Local historian Liao Honglei (廖虹雷) concludes a post on the thirtieth anniversary of Shenzhen’s founding with the following words:

It’s been thirty years. I remember what thirty years in Shenzhen have given me, I also can’t forget what the thirty years before Reform and Opening left me. What has been the greatest gift of these sixty years? “Life” — two completely different lives. The first thirty years constituted a difficult, pure, honest, and bitter but not painful life; the second thirty years constituted a nervous, struggling, deep pocket, wealthy, and sweet but not optimistic life. (30年了,我记得深圳30年给我什么,也不忘改革开放前30年给我留下什么。60年给我最大的礼物是什么?“就是生活”,两种截然不同的生活。前30年是一种艰苦、清纯、扑实,苦而不痛的生活;后30年是一种紧张、拚搏、殷实、宽裕,甜而不乐观的生活。)

As a local historian, Liao Honglei is sensitive to the disparagement in phrases such as “Shenzhen was just a small fishing village” because he knows that before the SEZ, Baoan Shenzhen was not simply a “one college graduate town” or “border town with only 300,000 residents”. He remembers the first experiments with cross border culture — in the 1980s, Shenzhen made famous al fresco dining (大排档) and night markets (灯光夜市), which were local graftings of Hong Kong’s Temple Street and Western Vegetable Streets (庙街 and 西洋菜街). As well as when and how Shenzhen adopted Hong Kong protocols for the institution of joint ventures, stock issuances, and futures trading. And, of course, the language that came with this change — illegal booth owners (走鬼), settle a matter (搞掂), did you get it wrong (有没有搞错呀), bye bye (拜拜), and bury (pay for) the check (埋(买)单).

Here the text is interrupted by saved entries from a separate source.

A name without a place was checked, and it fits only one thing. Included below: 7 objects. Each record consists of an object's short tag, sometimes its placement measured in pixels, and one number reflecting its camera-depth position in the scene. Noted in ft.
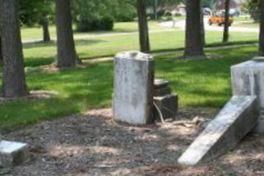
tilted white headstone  21.06
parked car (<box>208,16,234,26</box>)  215.02
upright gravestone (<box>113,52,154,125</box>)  26.73
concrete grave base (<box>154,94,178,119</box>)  27.55
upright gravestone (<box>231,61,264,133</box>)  24.09
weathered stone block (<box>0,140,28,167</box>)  21.67
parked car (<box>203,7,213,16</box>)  323.04
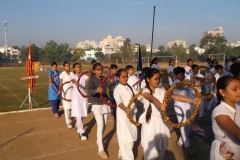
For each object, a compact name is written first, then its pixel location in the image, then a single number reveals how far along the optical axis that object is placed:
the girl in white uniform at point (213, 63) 12.80
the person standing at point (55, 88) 10.04
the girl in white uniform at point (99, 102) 6.05
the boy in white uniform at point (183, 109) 5.99
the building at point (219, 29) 162.65
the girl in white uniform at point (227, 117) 2.93
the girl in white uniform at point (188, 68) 11.33
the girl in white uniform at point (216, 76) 9.68
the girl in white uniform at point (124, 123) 5.04
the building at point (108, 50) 138.88
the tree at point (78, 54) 100.50
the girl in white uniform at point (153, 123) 4.22
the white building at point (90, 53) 133.89
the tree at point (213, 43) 69.54
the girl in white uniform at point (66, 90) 8.72
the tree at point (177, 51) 68.55
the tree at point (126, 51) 77.81
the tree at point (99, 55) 114.38
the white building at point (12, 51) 142.25
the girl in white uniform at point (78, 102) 7.28
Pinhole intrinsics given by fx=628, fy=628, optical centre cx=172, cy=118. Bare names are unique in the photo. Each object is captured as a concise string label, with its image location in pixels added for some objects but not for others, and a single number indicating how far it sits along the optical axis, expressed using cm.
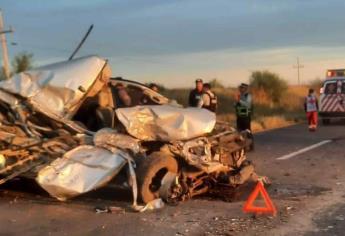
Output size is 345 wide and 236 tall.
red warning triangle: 737
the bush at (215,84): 7256
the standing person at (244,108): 1562
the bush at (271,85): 6212
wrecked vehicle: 799
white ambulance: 2533
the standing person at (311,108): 2200
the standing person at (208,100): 1399
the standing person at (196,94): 1416
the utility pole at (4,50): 3401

Liao Honglei’s blog, 廖虹雷博客 is a wonderful resource for anyone interested in Shenzhen’s history. On the one hand, the gritty details of lived experience permeate each post, taking into account how profoundly the establishment of Shenzhen transformed Baoan lives. On the other hand, he calls for the active inclusion of pre-1980 Baoan culture and material history as the basis of any kind of Shenzhen identity. Liao Honglei is a rare Shenzhener: an organic intellectual who advocates the recognition of Baoan as one of the SEZ’s true and necessary roots. Moreover, he actually knows this history, rather than has generalized a Lingnan type past onto the territory. Thus, on his reading, Shenzhen is not just an immigrant town, but also and more importantly, a hybrid mix that has a responsibility to acknowledge and to nurture its diverse origins.